Utah eyaleti Orem’de bulunan Dünya Kan Proteini Araştırma Derneği kurucusu Dr. West, Dr. Samuel West D.N, N.D, “aylarca besinsiz, günlerce susuz kalabildiğimiz halde oksijen olmadığında neden birkaç dakika içinde ölürüz? Sorusuna yanıt bulmaya çalışırken çok daha önemli bir şeyi keşfetmiştir. Dr. West'in bu keşfi Transformal nefesi deneyimleyenlerde meydana gelen şifalanmanın nedenini çok iyi anlatmaktadır. Şõyle ki;
Kan proteinleri, zehirler ve su kan akımından hücreler içine geçtiğinde, hücrenin oksijen alımını engellemektedir. Çünkü kan proteini kan kapillerini ( kılcal damarları) genişleterek kan proteinini ve suyun kan akımının dışına ve hücrelerin içine itilmesine sebep olmaktadır. Durum böyle olunca da hücrelerin kuru ortamında değişim gözlenmektedir. Oysa ki ünlü bir lenfolog Dr. Arthur C. Guyton tarafından 1961 yılında yazılan Tıbbi Fizyoloji Ders Kitabında yazdığı gibi vücudumuzdaki hücrelerin kandan oksijeni alabilmesi için kuru bir durumda olmaları gerekmektedir. İşte bu kuru ortamı yaratmak için kıstırılmış kan proteinleri, su ve zehirler uzaklaştırılmalıdır. Dr. Guyton derin nefesin lenf damarlarını aktive ederek ölü hücreleri ve suları hücrelerden uzaklaştırdığını tespit etmiştir ki bu da hücrelerin oksijeni emmesine olanak veren kuru ortamın ulaşmasına izin vermektedir.
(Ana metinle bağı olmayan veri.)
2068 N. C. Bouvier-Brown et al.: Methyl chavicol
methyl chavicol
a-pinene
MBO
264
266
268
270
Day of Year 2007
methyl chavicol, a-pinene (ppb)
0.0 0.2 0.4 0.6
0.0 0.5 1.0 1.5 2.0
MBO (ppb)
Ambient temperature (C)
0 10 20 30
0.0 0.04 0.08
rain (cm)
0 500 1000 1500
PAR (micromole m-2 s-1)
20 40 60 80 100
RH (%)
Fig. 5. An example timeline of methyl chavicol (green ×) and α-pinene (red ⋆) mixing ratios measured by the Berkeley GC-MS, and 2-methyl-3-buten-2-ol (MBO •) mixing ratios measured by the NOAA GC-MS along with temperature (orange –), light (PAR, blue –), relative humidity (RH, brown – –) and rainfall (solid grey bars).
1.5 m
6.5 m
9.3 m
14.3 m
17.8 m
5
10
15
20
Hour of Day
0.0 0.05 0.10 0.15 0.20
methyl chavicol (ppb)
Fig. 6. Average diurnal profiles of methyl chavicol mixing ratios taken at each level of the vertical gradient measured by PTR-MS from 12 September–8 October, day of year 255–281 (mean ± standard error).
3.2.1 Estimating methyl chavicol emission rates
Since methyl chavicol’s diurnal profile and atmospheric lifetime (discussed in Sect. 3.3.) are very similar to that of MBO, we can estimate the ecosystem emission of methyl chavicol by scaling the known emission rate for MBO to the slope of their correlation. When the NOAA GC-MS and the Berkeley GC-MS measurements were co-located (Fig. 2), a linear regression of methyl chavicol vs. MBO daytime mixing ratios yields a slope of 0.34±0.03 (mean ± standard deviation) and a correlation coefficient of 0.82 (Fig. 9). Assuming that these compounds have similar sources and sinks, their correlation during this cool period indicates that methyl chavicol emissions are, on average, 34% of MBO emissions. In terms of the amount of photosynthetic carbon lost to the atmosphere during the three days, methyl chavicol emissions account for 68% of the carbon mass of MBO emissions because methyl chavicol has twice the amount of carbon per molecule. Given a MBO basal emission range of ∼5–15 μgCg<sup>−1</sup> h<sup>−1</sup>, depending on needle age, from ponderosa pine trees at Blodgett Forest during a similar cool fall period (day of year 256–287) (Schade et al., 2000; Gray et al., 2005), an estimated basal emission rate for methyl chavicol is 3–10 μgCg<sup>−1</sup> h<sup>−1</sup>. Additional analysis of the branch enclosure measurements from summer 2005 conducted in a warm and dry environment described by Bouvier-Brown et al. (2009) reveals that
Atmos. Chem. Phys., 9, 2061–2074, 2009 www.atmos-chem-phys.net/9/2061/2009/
Bu bilgiden sonra 1980 yılında Dr. West hücrelerdeki bu kuru ortamı yaratmanın formülünü geliştirmiştir. Şöyle ki; Her organizma işlevlerini doğru yerine getirebilmek için elektrik enerjisine gereksinim duyar. Çünkü bu elektrik enerjisi gözlerimize görme gücünü, beynimize bir bilgisayardan daha hızlı çalışma yeteneğini, kalbimize atma yeteneğini, kaslarımıza yürüme ve koşma yeteneğini, pankreasımıza ensülin üretme yeteneğini ve alyuvarlarımıza kanserleri ve virüslerle savaşma yeteneğini kazandıran enerjidir. Bu elektrik enerjisinin üretilmesi için her hücrede bulunan sodyum-potasyum pompalarının çalıştırılması gerekir. Bu pompaların yakıtı ise ATP dir. ATP’yi (adenozin trifosfat) elde etmek için glikoz ve oksijene ihtiyaç vardır. Oksijen sodyum-potasyum pompalarını çalıştırarak her bir organa ve vücudumuzun her bir parçasına düzgün çalışması için gerekli “gücü” veren elektrik enerjisini sağlar. Oksijenin yokluğu bu sistemlerin işlev görme yeteneğini durdurur. Bu durumda gözler kör olur, beyinler çöker, kalp atmaktan vazgeçer vs.
Tüm yazdıklarımı tek bir cümleyle toparlarsak West ve dünya genelinde yaklaşık 400 doktor artık şunu beyan etmektedir; “Sürekli sığ nefes almak, intihardır.”